__WRITTEN TASK__: Write a continuation of the passage on the 𝚝𝟷 network's security and transaction flow, starting right after its last sentence.

__SOURCE EXTRACT__:
################

As 𝚝𝟷 gradually becomes a fully permissionless network, it’s essential to implement mitigations against potential TEE exploits and develop defense-in-depth strategies. 𝚝𝟷 leverages EigenLayer Actively Validated Services (AVS) to draw crypto-economic security from restaked ETH, therefore providing a programmatic insurance budget of one-third of the staked amount, in addition to TEE guarantees.
However, an attacker controlling more than the crypto-economic security of the Execution AVS stake and the necessary underlying TEEs could produce an acceptable integrity proof for a fraudulent new state of 𝚝𝟷. For this attack to be economically viable, the new state would contain a high value tx that exceeds the slashable AVS stake. To ensure 𝚝𝟷’s economic activity is not bound by the AVS stake security budget, we introduce a bespoke ZKP mechanism as a secondary defense layer: 𝚝𝟷 uses periodic ZKP to create checkpoints. When cumulative tx value since the last checkpoint approaches the crypto-economic security budget or there’s a new very-high-value tx, the protocol requires the creation of another, on-demand ZKP for the Canonical Bridge to accept such a new state and resume. ZKP generation will likely be outsourced to a network that can meet latency and cost requirements of 𝚝𝟷.
Architecture Diagram
Flow
A user Alice deposits funds to a 𝚝𝟷 bridge contract on Ethereum or on a Partner Rollup. Once the deposit is confirmed on the source chain, it gets processed by 𝚝𝟷 and Alice gets her funds credited towards her aggregate 𝚝𝟷 balance.
Alice creates a transaction (with some fields encrypted to the TEE pubkey), uses her wallet to sign it, and sends it to the 𝚝𝟷 mempool.
A 𝚝𝟷 Sequencer receives and gossips such a partially-blind transaction to other Sequencers in the 𝚝𝟷 Sequencing AVS network.
After receiving transactions for one 𝚝𝟷 slot (1 second), the slot-leading Sequencer proposes an ordering (a blind, non-executed block) and the rest of Sequencers vote on it using Espresso HotShot, to form Sequencing Consensus. This block and a proof of Sequencing Consensus is then passed on to the Execution AVS network.
𝚝𝟷 Executors validate the proof of Sequencing Consensus, decrypt the received block using their TEE private key and execute its ordered plaintext transactions against the current state of the 𝚝𝟷 blockchain. The slot-leading Executor proposes a new state root and the rest of the Executors vote on it to form Execution Consensus.
Note: Executors use light clients (also running in TEEs) to read from and write toPartner Rollups if required by a 𝚝𝟷 tx.
The Executors post 𝚝𝟷’s new state and the corresponding consensus proofs to the Ethereum 𝚝𝟷 Canonical Bridge contract and the full (yet compressed) plaintext transactions to Ethereum Blob DA. This generally facilitates withdrawals from 𝚝𝟷 to Ethereum with a single-Ethereum-block delay only (6 seconds on average).

################

__ENTRIES PROVIDED__:
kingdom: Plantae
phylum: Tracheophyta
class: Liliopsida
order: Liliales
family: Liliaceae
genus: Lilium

################

__RESPONSE TO THE EXERCISE__:
In the rare event that the new states’ cumulative value since the last ZKP checkpoint is approaching the crypto-economic security budget provided by Execution AVS, also an ad-hoc ZKP is required by the Canonical Bridge, pausing finalization until then; this increases the withdrawal delay to hours.
In addition, 𝚝𝟷 periodically generates and post ZKPs to the Canonical Bridge on Ethereum to create checkpoints and speeding up the ad-hoc ZKP creation when required by the above criterion.
𝚝𝟷’s Canonical Bridge contract on Ethereum checks the new submitted 𝚝𝟷 state s, Sequencing Consensus, Execution Consensus and transaction data availability for consistency. If successful, such s is accepted. Alice may now submit to the Canonical Bridge her inclusion proof of the desired withdrawal transaction (as contained within s). The contract then releases the funds to Alice on Ethereum.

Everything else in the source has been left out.